* _Your goal_
Will you write out, word for word, every line from the one with "right elbow: (400, 215)" to the final line of the data below, with the pictures left out?
[[ Extracted entries, beginning ]]
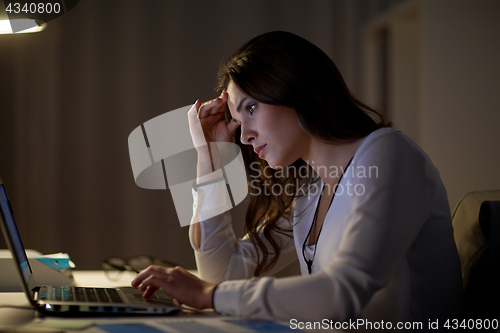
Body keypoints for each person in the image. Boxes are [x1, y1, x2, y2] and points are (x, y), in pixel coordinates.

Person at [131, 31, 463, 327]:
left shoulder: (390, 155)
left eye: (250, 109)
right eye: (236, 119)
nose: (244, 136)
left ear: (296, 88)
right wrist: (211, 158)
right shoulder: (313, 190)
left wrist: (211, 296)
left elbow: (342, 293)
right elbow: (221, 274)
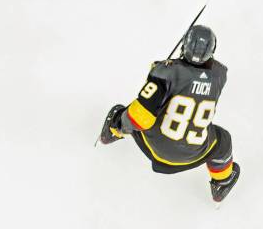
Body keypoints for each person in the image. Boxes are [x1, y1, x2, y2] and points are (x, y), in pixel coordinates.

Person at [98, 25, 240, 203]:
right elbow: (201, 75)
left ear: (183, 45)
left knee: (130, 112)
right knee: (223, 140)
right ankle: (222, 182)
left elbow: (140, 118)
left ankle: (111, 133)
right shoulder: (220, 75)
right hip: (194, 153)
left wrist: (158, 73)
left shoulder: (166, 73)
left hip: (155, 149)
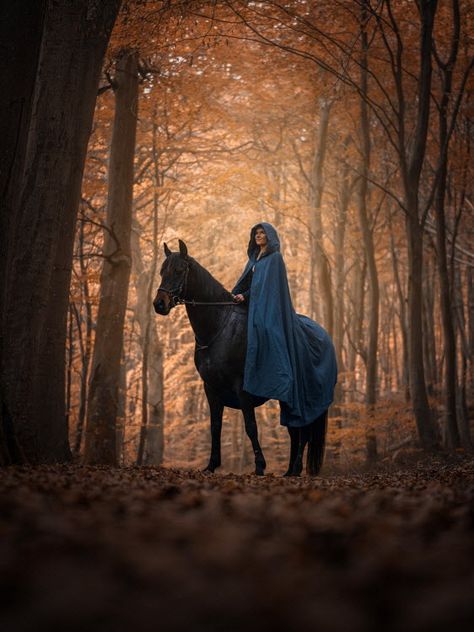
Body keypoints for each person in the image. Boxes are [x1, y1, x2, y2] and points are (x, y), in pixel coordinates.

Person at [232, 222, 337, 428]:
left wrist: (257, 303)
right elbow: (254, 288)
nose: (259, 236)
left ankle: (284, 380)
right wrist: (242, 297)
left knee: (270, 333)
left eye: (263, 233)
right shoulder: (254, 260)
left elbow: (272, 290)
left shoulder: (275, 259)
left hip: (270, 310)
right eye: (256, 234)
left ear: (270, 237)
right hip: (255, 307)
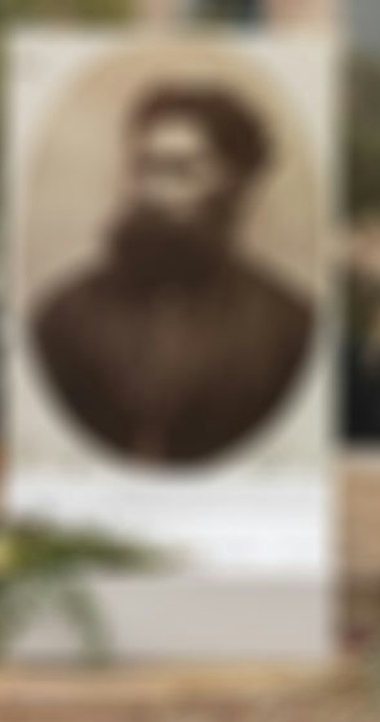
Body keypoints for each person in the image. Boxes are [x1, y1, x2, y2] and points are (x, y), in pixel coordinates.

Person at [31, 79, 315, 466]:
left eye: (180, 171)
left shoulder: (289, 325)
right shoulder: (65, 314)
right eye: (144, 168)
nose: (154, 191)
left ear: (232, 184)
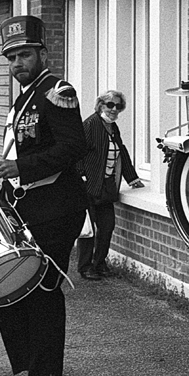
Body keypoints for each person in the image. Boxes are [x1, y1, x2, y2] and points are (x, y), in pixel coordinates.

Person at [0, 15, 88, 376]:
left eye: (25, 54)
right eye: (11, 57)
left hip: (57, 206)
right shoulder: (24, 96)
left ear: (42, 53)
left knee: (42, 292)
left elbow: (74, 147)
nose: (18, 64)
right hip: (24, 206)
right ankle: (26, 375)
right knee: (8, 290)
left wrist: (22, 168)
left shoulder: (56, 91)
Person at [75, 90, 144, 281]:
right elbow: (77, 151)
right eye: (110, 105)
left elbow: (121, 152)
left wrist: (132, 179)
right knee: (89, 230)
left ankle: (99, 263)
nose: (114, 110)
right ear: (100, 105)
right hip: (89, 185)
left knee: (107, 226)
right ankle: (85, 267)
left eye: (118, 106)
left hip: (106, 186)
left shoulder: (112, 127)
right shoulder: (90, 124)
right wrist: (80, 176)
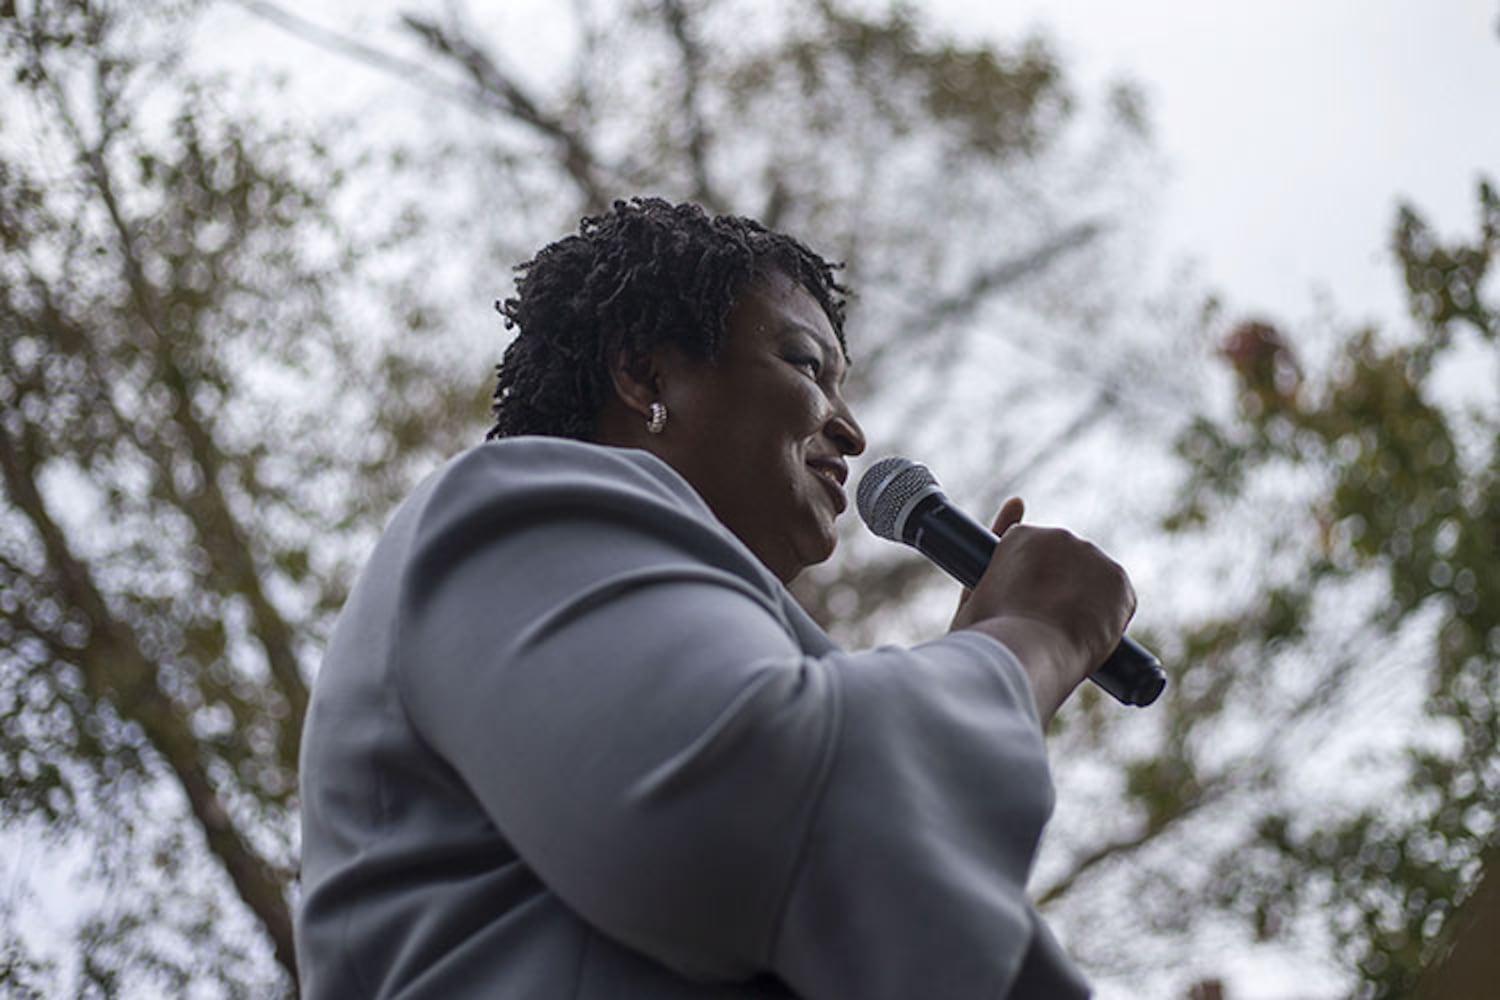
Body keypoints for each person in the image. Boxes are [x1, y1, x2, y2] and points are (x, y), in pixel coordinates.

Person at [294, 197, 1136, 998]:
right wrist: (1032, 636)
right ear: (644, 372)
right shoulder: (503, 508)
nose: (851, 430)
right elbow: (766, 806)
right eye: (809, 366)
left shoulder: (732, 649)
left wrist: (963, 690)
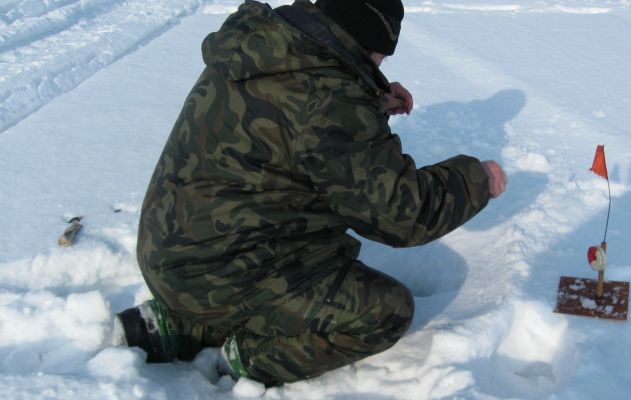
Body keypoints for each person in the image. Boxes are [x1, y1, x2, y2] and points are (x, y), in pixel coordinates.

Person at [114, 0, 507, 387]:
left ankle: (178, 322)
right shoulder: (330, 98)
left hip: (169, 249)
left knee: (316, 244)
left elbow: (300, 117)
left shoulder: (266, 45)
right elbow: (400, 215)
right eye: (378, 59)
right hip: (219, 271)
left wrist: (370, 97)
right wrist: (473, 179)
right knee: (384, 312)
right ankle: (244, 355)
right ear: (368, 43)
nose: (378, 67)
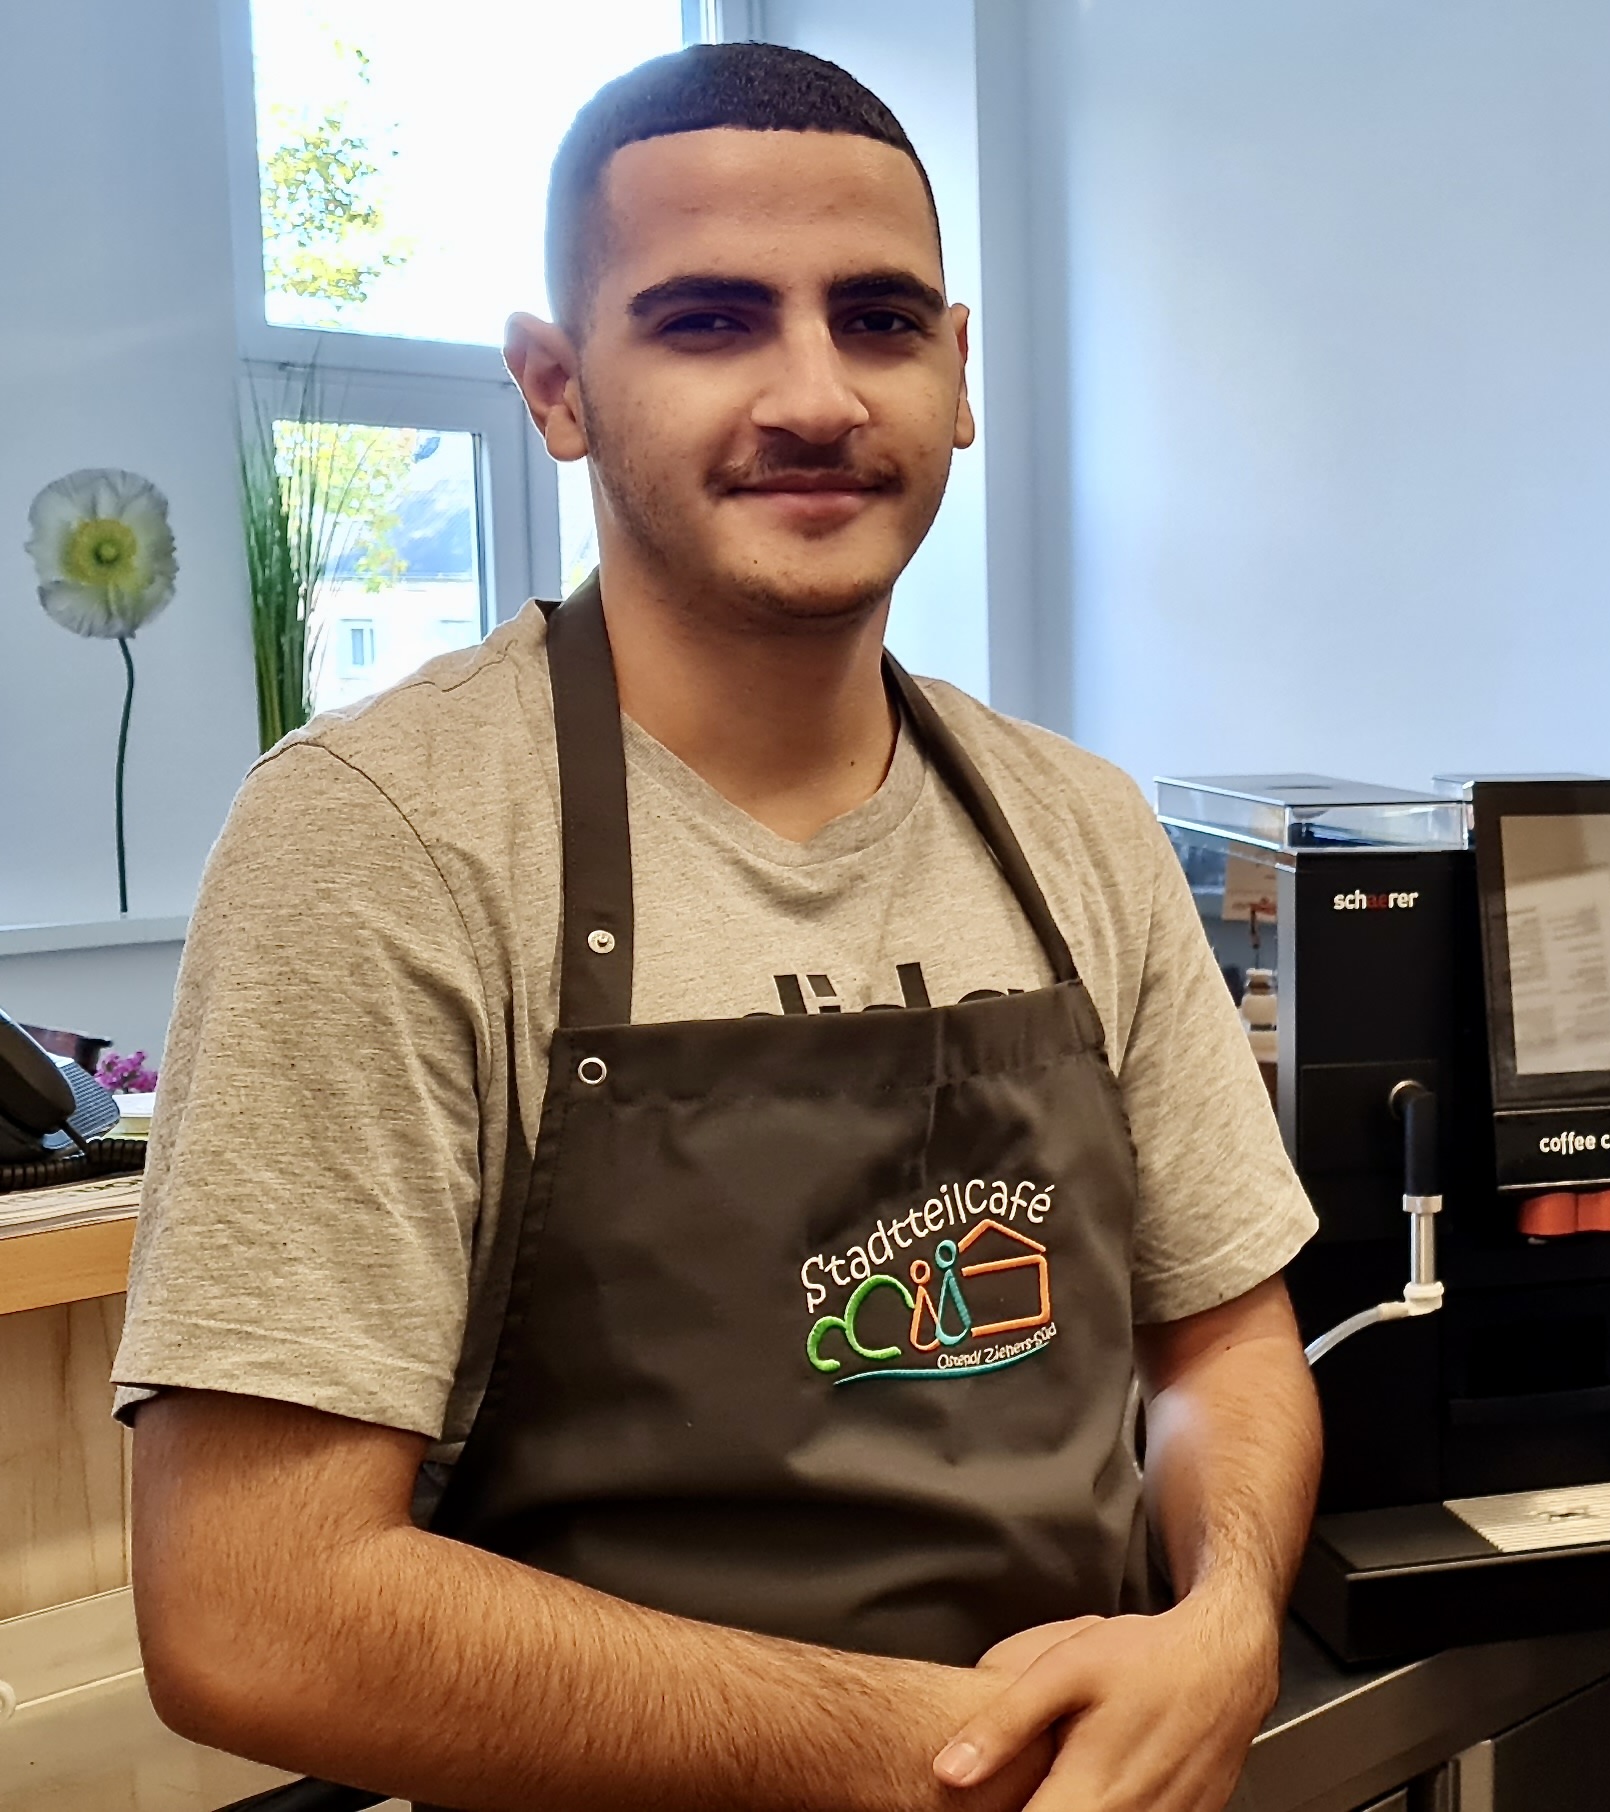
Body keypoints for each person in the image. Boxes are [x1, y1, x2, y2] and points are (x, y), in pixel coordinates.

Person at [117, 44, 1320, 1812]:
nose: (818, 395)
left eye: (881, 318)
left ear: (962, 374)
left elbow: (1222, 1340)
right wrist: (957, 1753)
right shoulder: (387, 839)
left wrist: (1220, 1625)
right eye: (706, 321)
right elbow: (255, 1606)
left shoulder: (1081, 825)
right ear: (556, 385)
[[ Extracted entries, end ]]
* _Answer box_
right elbow: (400, 215)
right eye: (378, 59)
right hip: (219, 271)
left wrist: (370, 97)
right wrist: (473, 179)
right knee: (384, 312)
right ankle: (244, 355)
right ear: (368, 43)
nose: (378, 67)
Body keypoints for each person in the image. Boxes are [x1, y1, x2, y2] and points are (x, y), in pixel coordinates.

Person at [117, 44, 1320, 1812]:
nose: (818, 395)
left eye: (881, 318)
left ear: (962, 374)
left elbow: (1222, 1340)
right wrist: (957, 1753)
right shoulder: (387, 839)
left wrist: (1220, 1625)
right eye: (706, 321)
right elbow: (255, 1606)
left shoulder: (1081, 825)
right ear: (556, 385)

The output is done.